Question: What do most people do when they don’t feel safe?  They hide. It’s a Genesis 3 issue.  It’s a shame issue. It’s a fear issue. It’s a humanity issue. Why are we surprised to hear when religious leaders fail and fall?! (Confession: I was, last week). We talk like their behaviour appeared out of nowhere? Or their actions were ‘out of character?’  Friends, anyone who has critically failed or fallen will tell you it was a long time coming and little surprise to them.  They’ll tell you of an inner-struggle and kind-of-pain they were avoiding through unhealthy Behaviours, Events, Experiences, Persons or Substances. (‘BEEPS‘, according to Khouri and Wilder.) They’ll tell you of the abyss religious shame puts you in which is amplified as a religious leader.  Hence, the emerging dire need to break stigma around regular therapy, mental health and professional soul-care measures.

You may be a leader (of any organisation) reading this and wondering what can be done to increase psychologically safety in the teams you lead.  Well, let’s consider some suggestion from Dr Edmondson.

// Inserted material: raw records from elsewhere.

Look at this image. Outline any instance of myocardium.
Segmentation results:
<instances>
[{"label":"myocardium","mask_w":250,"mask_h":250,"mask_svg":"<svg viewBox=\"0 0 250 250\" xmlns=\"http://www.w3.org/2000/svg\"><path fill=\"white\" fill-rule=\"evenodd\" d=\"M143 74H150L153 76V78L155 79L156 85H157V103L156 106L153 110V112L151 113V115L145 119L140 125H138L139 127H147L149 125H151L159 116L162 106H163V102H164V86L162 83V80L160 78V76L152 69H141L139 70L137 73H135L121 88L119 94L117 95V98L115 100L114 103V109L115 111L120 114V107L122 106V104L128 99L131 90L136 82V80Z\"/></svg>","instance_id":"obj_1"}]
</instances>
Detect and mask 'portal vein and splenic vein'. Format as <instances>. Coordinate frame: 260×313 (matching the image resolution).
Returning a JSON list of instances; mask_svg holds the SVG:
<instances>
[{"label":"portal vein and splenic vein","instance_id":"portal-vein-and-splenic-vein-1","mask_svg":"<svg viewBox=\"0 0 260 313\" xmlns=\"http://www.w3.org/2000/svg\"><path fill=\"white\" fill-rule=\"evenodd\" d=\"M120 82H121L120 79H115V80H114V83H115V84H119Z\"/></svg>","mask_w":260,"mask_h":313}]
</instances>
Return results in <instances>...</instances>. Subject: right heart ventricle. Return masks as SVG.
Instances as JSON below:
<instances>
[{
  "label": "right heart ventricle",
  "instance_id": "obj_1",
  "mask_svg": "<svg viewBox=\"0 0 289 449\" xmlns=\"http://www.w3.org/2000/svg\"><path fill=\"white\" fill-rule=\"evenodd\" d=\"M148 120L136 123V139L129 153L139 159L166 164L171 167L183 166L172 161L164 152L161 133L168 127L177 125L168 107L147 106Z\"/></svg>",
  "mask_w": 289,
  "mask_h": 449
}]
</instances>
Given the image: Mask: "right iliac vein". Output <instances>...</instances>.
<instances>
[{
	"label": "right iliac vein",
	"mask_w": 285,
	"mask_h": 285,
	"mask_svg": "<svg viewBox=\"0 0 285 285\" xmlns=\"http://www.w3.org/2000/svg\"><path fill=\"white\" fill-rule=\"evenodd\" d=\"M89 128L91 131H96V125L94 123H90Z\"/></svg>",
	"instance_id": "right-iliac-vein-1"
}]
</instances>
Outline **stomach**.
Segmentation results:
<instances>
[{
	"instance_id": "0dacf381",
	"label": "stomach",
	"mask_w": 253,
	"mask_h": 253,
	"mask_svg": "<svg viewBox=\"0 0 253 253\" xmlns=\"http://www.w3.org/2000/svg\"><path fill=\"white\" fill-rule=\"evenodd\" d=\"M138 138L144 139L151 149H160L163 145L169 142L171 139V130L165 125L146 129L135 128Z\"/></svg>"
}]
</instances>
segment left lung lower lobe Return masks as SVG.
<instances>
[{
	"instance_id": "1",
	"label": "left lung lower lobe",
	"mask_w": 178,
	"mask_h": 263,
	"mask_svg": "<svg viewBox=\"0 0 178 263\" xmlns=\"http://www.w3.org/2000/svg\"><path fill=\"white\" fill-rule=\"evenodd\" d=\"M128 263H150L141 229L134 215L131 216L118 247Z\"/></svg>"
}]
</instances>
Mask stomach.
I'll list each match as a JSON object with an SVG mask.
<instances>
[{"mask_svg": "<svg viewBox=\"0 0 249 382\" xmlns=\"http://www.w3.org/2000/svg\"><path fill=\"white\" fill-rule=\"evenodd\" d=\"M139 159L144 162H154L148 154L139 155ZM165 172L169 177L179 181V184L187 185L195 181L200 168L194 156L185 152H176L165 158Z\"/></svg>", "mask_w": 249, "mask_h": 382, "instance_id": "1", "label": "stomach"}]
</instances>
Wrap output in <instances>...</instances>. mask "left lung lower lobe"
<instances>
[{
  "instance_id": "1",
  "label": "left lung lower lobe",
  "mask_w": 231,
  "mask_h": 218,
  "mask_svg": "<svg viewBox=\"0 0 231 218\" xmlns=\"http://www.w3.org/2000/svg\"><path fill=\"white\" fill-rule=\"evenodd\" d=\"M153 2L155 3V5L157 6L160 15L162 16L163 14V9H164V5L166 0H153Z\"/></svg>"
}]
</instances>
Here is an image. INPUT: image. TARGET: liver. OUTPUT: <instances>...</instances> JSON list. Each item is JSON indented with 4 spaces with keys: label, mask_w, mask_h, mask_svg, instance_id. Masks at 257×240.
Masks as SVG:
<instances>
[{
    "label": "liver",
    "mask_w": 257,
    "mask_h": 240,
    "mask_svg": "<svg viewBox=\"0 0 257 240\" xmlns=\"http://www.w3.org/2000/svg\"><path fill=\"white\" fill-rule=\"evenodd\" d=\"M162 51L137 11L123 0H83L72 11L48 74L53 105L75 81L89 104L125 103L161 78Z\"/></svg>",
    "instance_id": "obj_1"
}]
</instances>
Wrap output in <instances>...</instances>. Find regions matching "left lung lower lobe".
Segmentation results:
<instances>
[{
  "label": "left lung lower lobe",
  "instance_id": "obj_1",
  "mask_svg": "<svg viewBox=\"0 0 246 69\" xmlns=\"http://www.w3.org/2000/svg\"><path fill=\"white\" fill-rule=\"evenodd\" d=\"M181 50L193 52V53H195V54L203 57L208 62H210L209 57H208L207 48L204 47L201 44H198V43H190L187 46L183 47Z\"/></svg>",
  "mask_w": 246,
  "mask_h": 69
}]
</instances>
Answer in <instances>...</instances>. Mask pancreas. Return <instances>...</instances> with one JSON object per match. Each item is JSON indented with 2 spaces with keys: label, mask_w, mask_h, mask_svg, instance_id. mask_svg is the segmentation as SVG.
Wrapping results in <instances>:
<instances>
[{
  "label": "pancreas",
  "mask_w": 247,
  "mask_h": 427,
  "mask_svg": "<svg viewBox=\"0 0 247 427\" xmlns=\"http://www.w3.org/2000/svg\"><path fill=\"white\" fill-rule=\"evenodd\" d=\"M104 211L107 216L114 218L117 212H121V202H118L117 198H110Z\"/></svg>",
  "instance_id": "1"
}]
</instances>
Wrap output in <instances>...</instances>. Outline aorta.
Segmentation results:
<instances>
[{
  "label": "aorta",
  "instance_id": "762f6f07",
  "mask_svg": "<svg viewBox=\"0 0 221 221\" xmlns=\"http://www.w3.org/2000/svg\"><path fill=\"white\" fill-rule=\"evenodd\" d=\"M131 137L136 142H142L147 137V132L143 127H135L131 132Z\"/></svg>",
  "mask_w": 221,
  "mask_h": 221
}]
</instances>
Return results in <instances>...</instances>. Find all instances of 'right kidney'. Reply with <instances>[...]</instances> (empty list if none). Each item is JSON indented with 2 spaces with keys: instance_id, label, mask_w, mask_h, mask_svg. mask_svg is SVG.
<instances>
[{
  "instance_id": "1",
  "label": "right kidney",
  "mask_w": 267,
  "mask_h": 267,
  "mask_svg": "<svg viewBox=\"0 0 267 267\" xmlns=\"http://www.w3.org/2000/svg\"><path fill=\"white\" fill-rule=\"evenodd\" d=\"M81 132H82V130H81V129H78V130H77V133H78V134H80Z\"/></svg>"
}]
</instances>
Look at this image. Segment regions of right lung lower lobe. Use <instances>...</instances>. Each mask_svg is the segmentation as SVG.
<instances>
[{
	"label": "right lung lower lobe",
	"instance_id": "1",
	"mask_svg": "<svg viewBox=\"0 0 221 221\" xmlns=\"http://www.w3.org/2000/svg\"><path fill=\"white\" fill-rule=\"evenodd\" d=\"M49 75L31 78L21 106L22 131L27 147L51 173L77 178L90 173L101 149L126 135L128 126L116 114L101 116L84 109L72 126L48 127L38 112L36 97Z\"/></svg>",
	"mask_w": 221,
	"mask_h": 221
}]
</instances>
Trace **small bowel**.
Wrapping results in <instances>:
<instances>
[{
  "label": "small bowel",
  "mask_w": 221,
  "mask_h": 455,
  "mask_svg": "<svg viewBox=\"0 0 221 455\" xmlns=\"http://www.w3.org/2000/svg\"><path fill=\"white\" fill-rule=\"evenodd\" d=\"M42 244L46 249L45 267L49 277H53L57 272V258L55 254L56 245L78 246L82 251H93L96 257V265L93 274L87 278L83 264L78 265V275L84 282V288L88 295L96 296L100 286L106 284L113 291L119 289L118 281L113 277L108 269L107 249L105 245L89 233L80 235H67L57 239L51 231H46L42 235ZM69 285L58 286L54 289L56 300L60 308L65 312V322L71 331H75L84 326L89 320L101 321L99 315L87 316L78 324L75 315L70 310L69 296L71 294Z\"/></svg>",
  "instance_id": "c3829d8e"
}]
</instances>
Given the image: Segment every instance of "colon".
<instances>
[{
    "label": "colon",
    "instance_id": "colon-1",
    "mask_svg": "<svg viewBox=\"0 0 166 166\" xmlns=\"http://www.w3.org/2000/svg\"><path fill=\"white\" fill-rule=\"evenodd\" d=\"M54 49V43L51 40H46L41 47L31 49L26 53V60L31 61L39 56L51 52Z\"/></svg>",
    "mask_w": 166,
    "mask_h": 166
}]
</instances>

And may I preface this with the disclaimer that psychological safety is not about creating a team that functions like some pseudo group-therapy session. Nor is it about creating a team of ‘yes men’. Instead, it is ultimately about recognising a joint desire to work together for a greater purpose. And yes, this is much easier when people are emotionally and spiritually grounded and healthy. 

Firstly, a leader should be very clear and transparent about the complexity and challenge ahead of everyone. Edmondson calls this ‘setting the stage’. This is being proactive and inviting conversation – a simple question to teams like “What concerns you at the moment?” can invite them to speak up.  Secondly, leaders must apologise and seek forgiveness for being unsafe and unapproachable in the past – grab a big serving of that humble pie! Let the feedback hurt if it must. Get the therapy/coaching and help you need if feedback confirms you are unsafe and unapproachable. Teams will know sooner or later if this is a place for candid discussion by your response. Thirdly, don’t shoot the messenger. Demonstrating this, over time, strengthens safety.   Remember, psychological safety is a TEAM dynamic.  A pastor leading this team may be safe, but other team players may not be – this will immediately decrease the safety. It’s something which everyone needs to be onboard with. Make safety a priority!

To bring this back to the opening paragraph, and much written in the previous post, I believe that unless safe spaces are created to air the concerns of pastors and their teams, we may find the failing and falling of leaders simply increases.  I believe these safe spaces can effectively be created in a therapeutic setting with trained professional counsellors, psychologists, coaches etc providing supervision – as well as a functional team setting through intentional practices such as psychological safety discussed here. 

If time and energy allows, in the coming weeks I’ll write on some of the other things these discussions have stirred – including the need for effective restorative practices programs for pastors who do fail and fall.

Much Love
David Tensen


BTW on Commenting– Because social media is NOT a psychologically safe space, if your comments are dangerous, attacking and/or church-bashing, out of respect for those I love (pastors and their families) I will delete your comments on any platform. You have missed the point and need to either read this article again and comment sensibly to it, or move on. I won’t have the comments be a place of your unresolved bitterness or shame. There are more effective spaces to confess, than here.